Over and over, and above everything else, I admit to treating any who treats me kindly with cruelty.  I admit to cruelty to those who do not treat me at all, to those I do not know, have not met.   I have cast off links with friends for no good reason, and have pushed away those who would be closer to me.  I admit to opening thousands of academics to self-defensive derision, simply because I happen to have disagreed with their interpretations or their original work.  I admit to hoping that all is not hopeless.  I admit to hopelessness.  I admit to inequity in my treatment of others.  I admit to having applied the concept of 'failure' to human beings and other living things.  I admit to having elevated my own position by walking upon the backs of those less fortunate even to the point of those backs breaking.
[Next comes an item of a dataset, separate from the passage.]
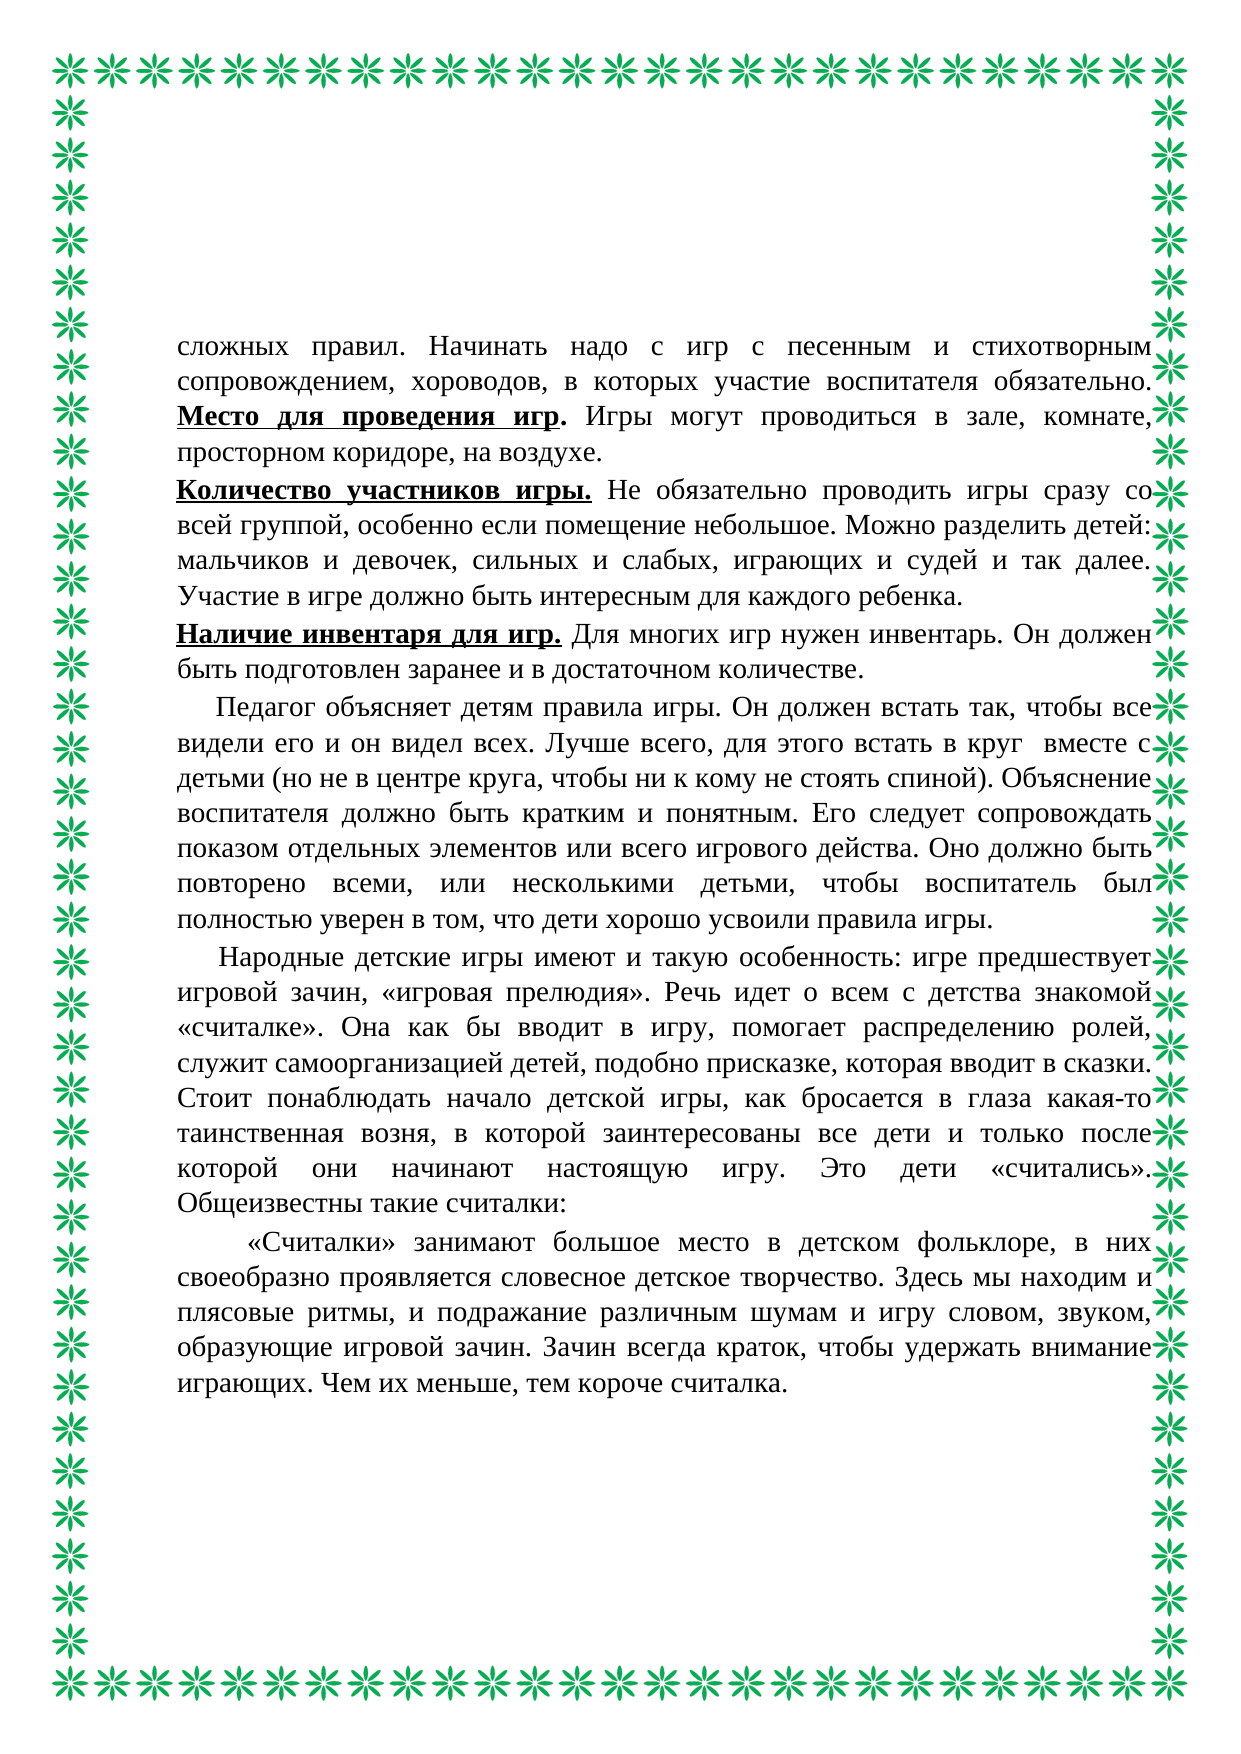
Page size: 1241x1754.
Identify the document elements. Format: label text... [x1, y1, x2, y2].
I am guilty of presuming forgiveness on the part of others' pasts.  I do not personally believe that anyone can really forgive anyone if they have not forgiven themselves first, and I am not yet able to do this.  I admit to not admitting those things I have forgotten or that I have chosen to prevent myself from remembering.  I admit to inadmissibility to the company of those who need admit nothing.  I admit to no right of admission to any place which requires goodness or purity.

I admit to scared contempt for any greater than myself, which is for all humanity.  I admit to judgment.

The goat grows tired.  It should sleep.  So too oneself though one holds it off.


Monday, August 22, 2011

(the start of seepage)

This a start.  So they tell.

As with most of what they tell, it must be questioned.